4) Melakukan tinjauan lapangan, kemudian tulis, gambar, dan bicarakan apa
yang dipelajari.
b. Belajar Auditori
Belajar Auditori yaitu belajar dengan mengutamakan berbicara dan
menyimak, sehingga siswa dalam pembelajaran memiliki keterampilan dalam
mengkomunikasikan sesuatu.Meier (2002) mengemukakan bahwa belajar auditori
ini sangat dianjurkan terutama oleh bangsa Yunani kuno. Mereka mempunyai
filosofi bahwa kita mau belajar lebih banyak tentang apa saja, bicarakan tanpa
henti.
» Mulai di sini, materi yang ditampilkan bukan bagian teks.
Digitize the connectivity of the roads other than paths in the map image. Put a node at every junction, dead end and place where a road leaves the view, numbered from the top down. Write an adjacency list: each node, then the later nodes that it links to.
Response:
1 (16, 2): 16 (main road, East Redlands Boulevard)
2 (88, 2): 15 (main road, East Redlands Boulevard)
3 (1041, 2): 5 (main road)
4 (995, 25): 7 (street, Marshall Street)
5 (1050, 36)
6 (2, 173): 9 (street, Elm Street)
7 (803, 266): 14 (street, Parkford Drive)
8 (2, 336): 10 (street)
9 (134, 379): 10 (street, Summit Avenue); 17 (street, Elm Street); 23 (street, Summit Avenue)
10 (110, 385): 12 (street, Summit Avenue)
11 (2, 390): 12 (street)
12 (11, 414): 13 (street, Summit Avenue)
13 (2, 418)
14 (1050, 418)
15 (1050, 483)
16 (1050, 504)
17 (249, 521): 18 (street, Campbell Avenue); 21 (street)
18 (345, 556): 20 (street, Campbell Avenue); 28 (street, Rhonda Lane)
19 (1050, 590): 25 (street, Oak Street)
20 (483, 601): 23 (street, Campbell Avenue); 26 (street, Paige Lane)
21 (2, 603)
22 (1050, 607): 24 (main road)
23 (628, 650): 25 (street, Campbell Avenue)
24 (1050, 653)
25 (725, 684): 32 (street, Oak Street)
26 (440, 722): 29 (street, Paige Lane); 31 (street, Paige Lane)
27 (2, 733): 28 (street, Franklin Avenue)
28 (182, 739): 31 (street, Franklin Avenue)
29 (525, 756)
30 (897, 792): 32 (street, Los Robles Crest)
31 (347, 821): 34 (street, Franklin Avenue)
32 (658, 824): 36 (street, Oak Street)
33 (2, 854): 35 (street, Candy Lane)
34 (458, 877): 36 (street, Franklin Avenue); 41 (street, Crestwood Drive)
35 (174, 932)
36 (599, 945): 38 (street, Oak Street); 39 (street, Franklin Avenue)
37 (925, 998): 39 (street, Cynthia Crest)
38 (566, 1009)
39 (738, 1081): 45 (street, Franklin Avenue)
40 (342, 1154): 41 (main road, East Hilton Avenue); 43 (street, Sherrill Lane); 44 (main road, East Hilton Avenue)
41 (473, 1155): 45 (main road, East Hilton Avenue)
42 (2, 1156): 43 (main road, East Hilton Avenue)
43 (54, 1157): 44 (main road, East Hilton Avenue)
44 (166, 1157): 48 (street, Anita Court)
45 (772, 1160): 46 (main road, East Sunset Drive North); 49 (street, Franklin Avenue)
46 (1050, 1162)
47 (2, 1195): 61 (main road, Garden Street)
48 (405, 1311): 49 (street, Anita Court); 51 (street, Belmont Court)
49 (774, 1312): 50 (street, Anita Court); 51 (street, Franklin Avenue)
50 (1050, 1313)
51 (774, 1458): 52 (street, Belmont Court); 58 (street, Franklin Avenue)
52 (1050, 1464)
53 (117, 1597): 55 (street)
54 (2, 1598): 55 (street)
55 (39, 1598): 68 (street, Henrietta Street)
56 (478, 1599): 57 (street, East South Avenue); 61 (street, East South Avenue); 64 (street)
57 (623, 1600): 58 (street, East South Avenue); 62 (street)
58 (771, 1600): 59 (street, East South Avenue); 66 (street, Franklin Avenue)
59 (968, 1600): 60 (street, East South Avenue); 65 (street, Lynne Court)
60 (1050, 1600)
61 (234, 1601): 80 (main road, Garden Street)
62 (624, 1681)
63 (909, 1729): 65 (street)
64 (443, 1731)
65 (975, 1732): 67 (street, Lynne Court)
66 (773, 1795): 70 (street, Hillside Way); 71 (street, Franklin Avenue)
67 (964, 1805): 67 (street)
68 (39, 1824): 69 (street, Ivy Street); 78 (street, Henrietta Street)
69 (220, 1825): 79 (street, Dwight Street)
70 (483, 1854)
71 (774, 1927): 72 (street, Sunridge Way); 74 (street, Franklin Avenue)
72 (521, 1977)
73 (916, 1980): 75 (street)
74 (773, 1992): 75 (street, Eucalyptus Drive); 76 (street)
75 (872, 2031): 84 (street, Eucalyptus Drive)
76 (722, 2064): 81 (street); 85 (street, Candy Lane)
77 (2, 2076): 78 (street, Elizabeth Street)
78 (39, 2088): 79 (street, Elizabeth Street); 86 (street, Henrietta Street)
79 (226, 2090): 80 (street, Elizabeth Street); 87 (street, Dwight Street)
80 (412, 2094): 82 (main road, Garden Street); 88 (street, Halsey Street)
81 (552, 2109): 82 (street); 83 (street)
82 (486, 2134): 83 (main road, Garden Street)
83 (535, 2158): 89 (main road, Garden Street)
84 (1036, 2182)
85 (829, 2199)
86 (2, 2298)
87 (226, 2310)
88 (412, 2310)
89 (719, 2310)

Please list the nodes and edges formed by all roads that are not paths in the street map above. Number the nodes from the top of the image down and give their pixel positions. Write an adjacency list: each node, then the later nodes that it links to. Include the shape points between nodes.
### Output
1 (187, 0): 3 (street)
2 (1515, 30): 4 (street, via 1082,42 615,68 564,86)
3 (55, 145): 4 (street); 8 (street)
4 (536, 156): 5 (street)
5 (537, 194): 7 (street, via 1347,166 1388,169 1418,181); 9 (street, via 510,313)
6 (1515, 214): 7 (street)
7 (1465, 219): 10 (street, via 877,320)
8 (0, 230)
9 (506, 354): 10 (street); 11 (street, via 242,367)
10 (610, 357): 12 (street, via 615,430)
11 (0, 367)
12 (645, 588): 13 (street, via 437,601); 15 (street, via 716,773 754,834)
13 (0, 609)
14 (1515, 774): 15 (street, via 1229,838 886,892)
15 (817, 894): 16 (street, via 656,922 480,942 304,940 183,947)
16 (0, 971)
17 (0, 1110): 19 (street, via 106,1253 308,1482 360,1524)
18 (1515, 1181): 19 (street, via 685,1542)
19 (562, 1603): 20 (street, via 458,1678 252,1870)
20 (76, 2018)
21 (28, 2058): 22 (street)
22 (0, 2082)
Dalam pembelajaran ini harus dirancang suatu strategi yang dapat
merangsang siswa agar tertarik sehingga siswa memberikan perhatian kepada
pelajaran yang sedang dipelajari.
Semua siswa yang memiliki kecenderungan auditori yang kuat
memperoleh informasi dan belajar dari suara, dari dialog, membaca keras,
mendengarkan kaset, dan dari mengingat bunyi serta irama. Adapun ciri-ciri
seseorang yang memiliki gaya belajar auditorial menurut DePorter, Reardon, dan
Nourie (2005, hlm. 85), adalah sebagai berikut ini.
1) Perhatiannya mudah terpecah.
2) Berbicara dengan pola berirama.
3) Belajar dengan cara mendengarkan, menggerakkan bibir/bersuara saat
membaca.
4) Berbicara secara internal dan eksternal.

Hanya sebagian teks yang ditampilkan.